Norman Solomon: The Feinstein Syndrome: ‘The Fourth Amendment for Me, But Not for Thee’

Who knows, soon we might see headlines and cable TV shows asking: “Is Dianne Feinstein a whistleblower or a traitor?”

A truthful answer to that question could not possibly be “whistleblower.” It may already be a historic fact that Senator Feinstein’s speech on March 11, 2014, blew a whistle on CIA surveillance of the Senate intelligence committee, which she chairs. But if that makes her a whistleblower, then Colonel Sanders is a vegetarian evangelist. [..]

While Dianne Feinstein has a long and putrid record as an enemy of civil liberties, transparency and accountability, it’s also true that thieves sometimes fall out — and so do violators of the most basic democratic safeguards in the Bill of Rights. Some powerful “intelligence” scoundrels are now at each other’s throats, even while continuing to brandish daggers at the heart of democracy with their contempt for such ideals as a free press, privacy and due process. The responsibility for all this goes to the very top: President Obama.

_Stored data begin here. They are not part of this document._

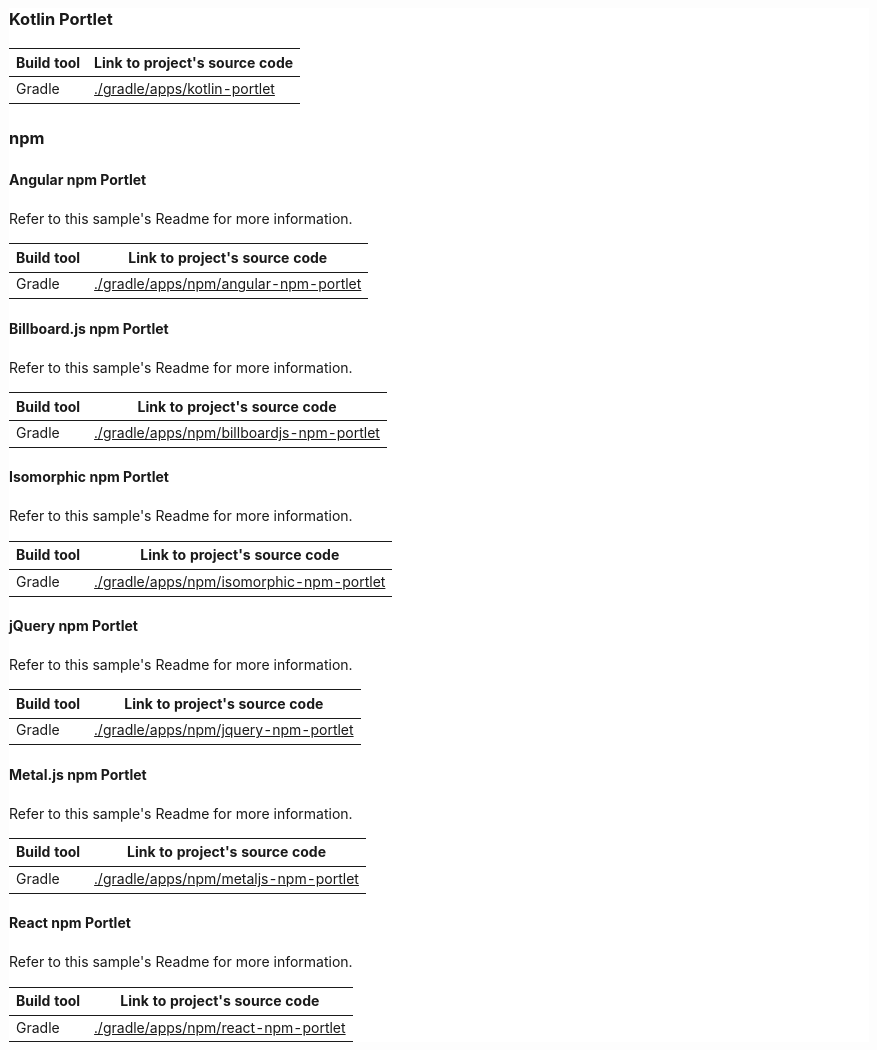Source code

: ### Kotlin Portlet

| Build tool | Link to project's source code                                                   |
| ---------- | ------------------------------------------------------------------------------- |
| Gradle | [./gradle/apps/kotlin-portlet](./gradle/apps/kotlin-portlet) |

### npm

#### Angular npm Portlet

Refer to this sample's Readme for more information.

| Build tool | Link to project's source code                                                   |
| ---------- | ------------------------------------------------------------------------------- |
| Gradle | [./gradle/apps/npm/angular-npm-portlet](./gradle/apps/npm/angular-npm-portlet) |

#### Billboard.js npm Portlet

Refer to this sample's Readme for more information.

| Build tool | Link to project's source code                                                   |
| ---------- | ------------------------------------------------------------------------------- |
| Gradle | [./gradle/apps/npm/billboardjs-npm-portlet](./gradle/apps/npm/billboardjs-npm-portlet) |

#### Isomorphic npm Portlet

Refer to this sample's Readme for more information.

| Build tool | Link to project's source code                                                   |
| ---------- | ------------------------------------------------------------------------------- |
| Gradle | [./gradle/apps/npm/isomorphic-npm-portlet](./gradle/apps/npm/isomorphic-npm-portlet) |

#### jQuery npm Portlet

Refer to this sample's Readme for more information.

| Build tool | Link to project's source code                                                   |
| ---------- | ------------------------------------------------------------------------------- |
| Gradle | [./gradle/apps/npm/jquery-npm-portlet](./gradle/apps/npm/jquery-npm-portlet) |

#### Metal.js npm Portlet

Refer to this sample's Readme for more information.

| Build tool | Link to project's source code                                                   |
| ---------- | ------------------------------------------------------------------------------- |
| Gradle | [./gradle/apps/npm/metaljs-npm-portlet](./gradle/apps/npm/metaljs-npm-portlet) |

#### React npm Portlet

Refer to this sample's Readme for more information.

| Build tool | Link to project's source code                                                   |
| ---------- | ------------------------------------------------------------------------------- |
| Gradle | [./gradle/apps/npm/react-npm-portlet](./gradle/apps/npm/react-npm-portlet) |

Robert Scheer: Feinstein v. the CIA: A Moment of Truth

It was a truly historic moment on Tuesday when Senate Intelligence Committee Chair Dianne Feinstein took to the Senate floor to warn that the CIA’s continuing cover-up of its torture program is threatening our Constitutional division of power. By blatantly concealing what Feinstein condemned as “the horrible details of a CIA program that never, never, never should have existed,” the spy agency now acts as a power unto itself, and the agency’s outrages have finally aroused the senator’s umbrage.  [..]

But clearly the lady has by now had enough, given the CIA’s recent hacking of her Senate committee’s computers in an effort to suppress a key piece of evidence supporting the veracity of the committee’s completed but still not released 6,300- page study that the CIA is bent on suppressing.

Sean McElwee: Six Ways America Is Like a Third World Country

Although the U.S. is one of the richest societies in history, it still lags behind other developed nations in many important indicators of human development — key factors like how we educate our children, how we treat our prisoners, how we take care of the sick and more. In some instances, the U.S.’s performance is downright abysmal, far below foreign countries that are snidely looked-down-upon as “third world.” [..]

America is a great country, and it does many things well. But it has vast blind spots. The fact that nearly 6 million Americans, or 2.5 percent of the voting-age population, cannot vote because they have a felony on record means that politicians can lock up more and more citizens without fear of losing their seat. Our ideas of meritocracy and upward mobility blind us to the realities of class and inequality. Our health care system provides good care to some, but it comes at a cost — millions of people without health insurance. If we don’t critically examine these flaws, how can we ever hope to progress as a society?